Upon release, "I Want Crazy" met with critical and commercial success. It became Hayes' second top 20 hit on the Billboard Hot 100 (after "Wanted") and was certified 2× Platinum by the (RIAA). In Canada, "I Want Crazy" peaked at number 14 and was certified Platinum, in addition to topping the Canadian Country Airplay chart compiled by Billboard. The song was nominated for Best Country Solo Performance at the 56th Grammy Awards, but lost to Darius Rucker's "Wagon Wheel".

==Content==
The song is a moderate up-tempo accompanied by electric guitar and mandolin. In it, the male singer says that he wants his lover to be "crazy", and will not be satisfied by a slower-paced relationship. It is in the key of E-flat major, with open fifths consisting of the pitches E and B sounding on the verses.

==Critical reception==
Giving it a "thumbs up", Sam Gazdziak of Engine 145 said "Clearly, he’s singing to a younger audience who want to hear more about the wild and crazy side of love and not the harsh realities… That said, the song is also ridiculously catchy, and Hayes’ talents as a singer and musician help make it rise above any lyrical missteps." It received 4 stars out of 5 from Billy Dukes of Taste of Country, who said that the song had a "frantic pace" that "matches what he’s looking for", and that it "shows a new level of confidence". A 4.5 star rating came from Matt Bjorke of Roughstock, who compared it favorably to Keith Urban and said that the "lyrics… are stronger than most of the songs on country radio and the melody is interesting."

==Music video==
The music video for "I Want Crazy" was directed by Ends and shot in Saint John, New Brunswick, Canada. It premiered on CMT and GAC on April 29, 2013.
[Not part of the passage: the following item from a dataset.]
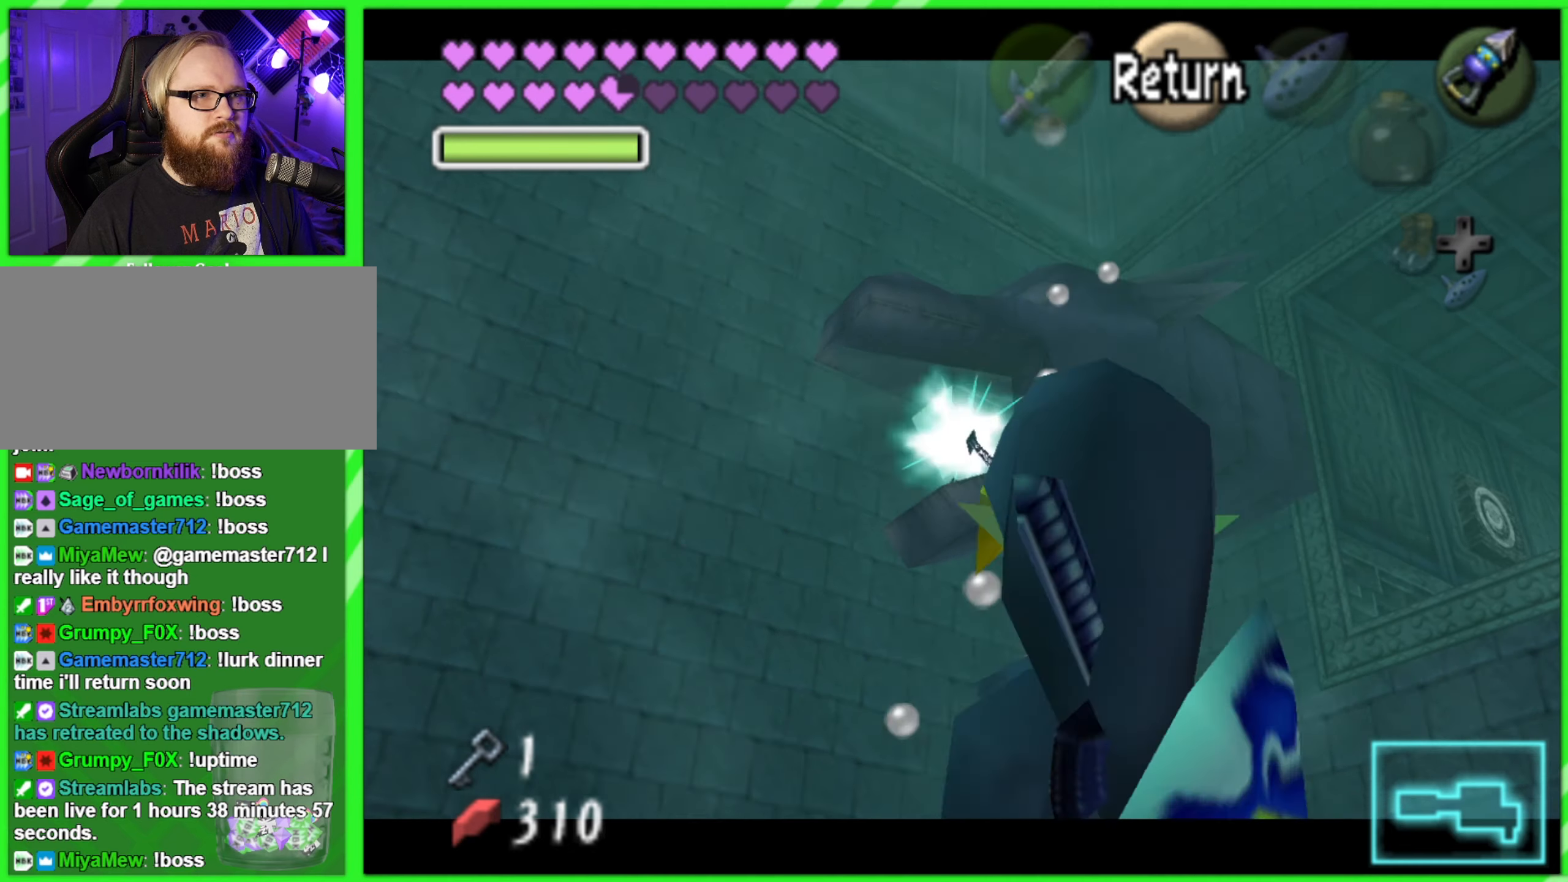
{"buttons": [], "left_stick": "center", "events": []}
==Commercial performance==
"I Want Crazy" debuted at number 24 on the U.S. Billboard Country Airplay chart for the week of April 27, 2013. It also debuted at number 36 on the U.S. Billboard Hot Country Songs chart for the week of April 20, 2013. It also debuted at number 43 on the U.S. Billboard Hot 100 chart for the week of April 27, 2013. In March 2015, the song was certified 2× Platinum by the RIAA. The song has sold 1,884,000 copies in the US as of March 2020.

The song also debuted at number 14 on the Canadian Hot 100 chart for the week of April 27, 2013.

==Chuck E. Cheese's version==
The popular pizza chain Chuck E. Cheese's used the song in a January 2014 show; the song was sung by Jasper T. Jowls.

==Charts and certifications==

===Weekly charts===

| Chart (2013) | Peak position |
|---|---|
| Canada Hot 100 (Billboard) | 14 |
| Canada Country (Billboard) | 1 |
| US Billboard Hot 100 | 19 |
| US Hot Country Songs (Billboard) | 2 |
| US Country Airplay (Billboard) | 2 |

===Year-end charts===

| Chart (2013) | Position |
|---|---|
| Canada (Canadian Hot 100) | 87 |
| US Billboard Hot 100 | 72 |
| US Country Airplay (Billboard) | 13 |
| US Hot Country Songs (Billboard) | 5 |

===Certifications===

| Region | Certification | Certified units/sales |
| Canada (Music Canada) | Platinum | 80,000^{*} |
| United States (RIAA) | 2× Platinum | 1,884,000 |
^{*} Sales figures based on certification alone.